_SELECTED EXCERPT_:
It brings up the time in Florida that I was asked to pick up the Bishop at the airport. While I was glad to take the time, I was well aware that my car was not bishop material. Paid for but peeling paint, I prayed for it every morning as I had no money for a car payment. And it was all I had to carry my two big dogs, one of whom had helped herself to a bite of the back seat. I arrived at the airport and there was the Bishop—AND his wife. As it was doubtful that the tall Bishop could ever have been extracted from the back seat of my two-door Pontiac, his wife took the plunge. On the way he asked about my family and I said I had dogs. “This is their car, isn’t it,” said his wife.
Guests bring out my insecurities, especially now that I have no spare room or closets in which to hide unsightly clutter. Guests in my new home see every room there is in all their cat-hair glory.
But I need today’s guests. I need them to come because I know them to be gracious. And I need their grace to embody the grace of God just at these points when my neuroses make me forget that, like my mother, I am more than my cooking or housekeeping skills. As my family took pictures of the mouse sitting on the curtain rod in the living room and said, “Aw, how cute,” so God sees past the faded sofa with the dog-chewed ruffle to the good in my heart. From God’s fullness in them, I will receive grace upon grace.
But right now, I think I’ll vacuum.
Help me, God, to relax into your loving grace. Amen.

_PROVIDED DATA_:
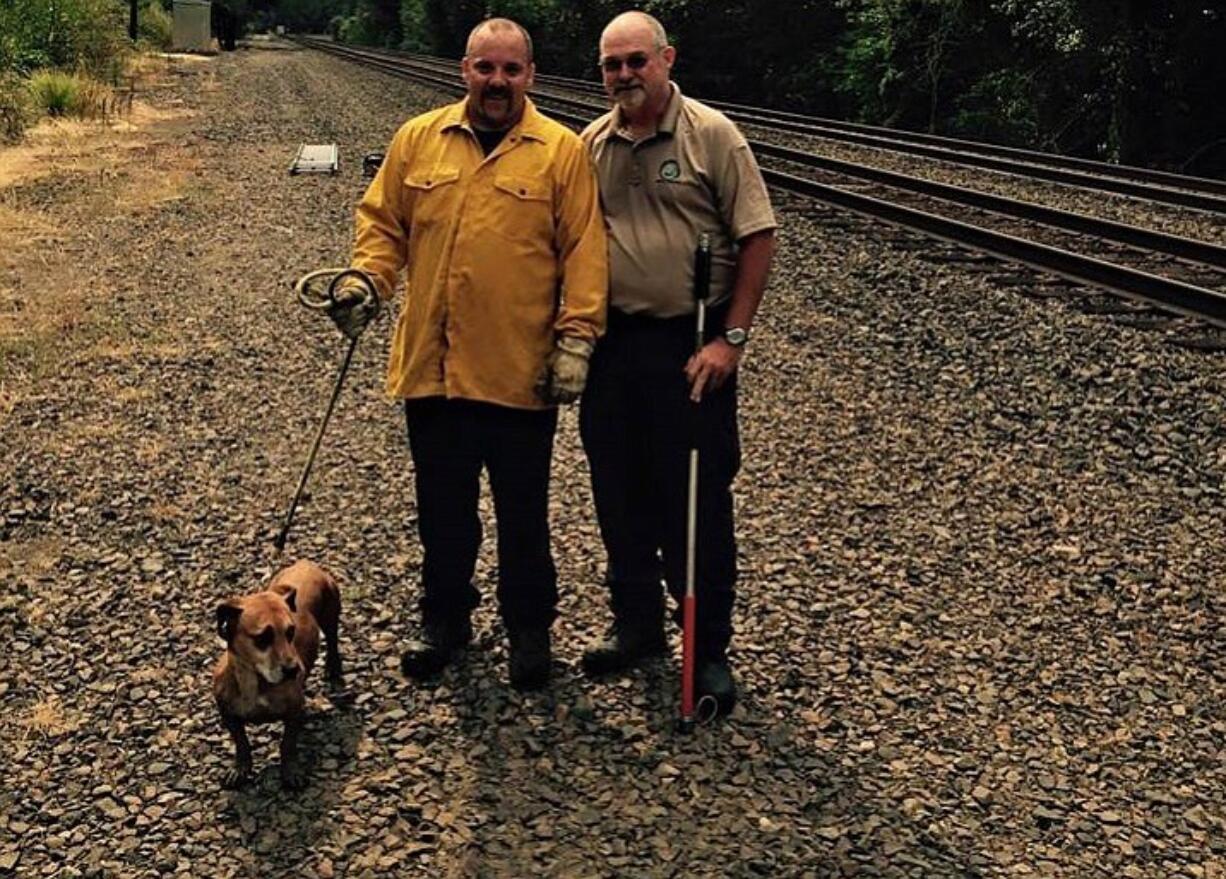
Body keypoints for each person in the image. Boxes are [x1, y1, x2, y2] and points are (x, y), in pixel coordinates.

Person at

_WORK INSTRUCTION 1_: In the reflection on guests and grace, what kind of car did the writer drive in Florida?
_WORK INSTRUCTION 2_: Do these statements agree with the reflection on guests and grace? (a) The Bishop came to the airport alone. (b) The writer prayed for the car every morning. (c) The writer's new home has a spare room.
_WORK INSTRUCTION 3_: Retype the part of the reflection on guests and grace starting with "Guests bring out" and going on through "their cat-hair glory.".
The listing comes from a separate source unrelated to the reflection on guests and grace.

_RESPONSE AREA 1_: A two-door Pontiac.

_RESPONSE AREA 2_:
(a) No: "there was the Bishop—AND his wife."
(b) Yes: "I prayed for it every morning as I had no money for a car payment."
(c) No: "I have no spare room or closets in which to hide unsightly clutter."

_RESPONSE AREA 3_:
Guests bring out my insecurities, especially now that I have no spare room or closets in which to hide unsightly clutter. Guests in my new home see every room there is in all their cat-hair glory.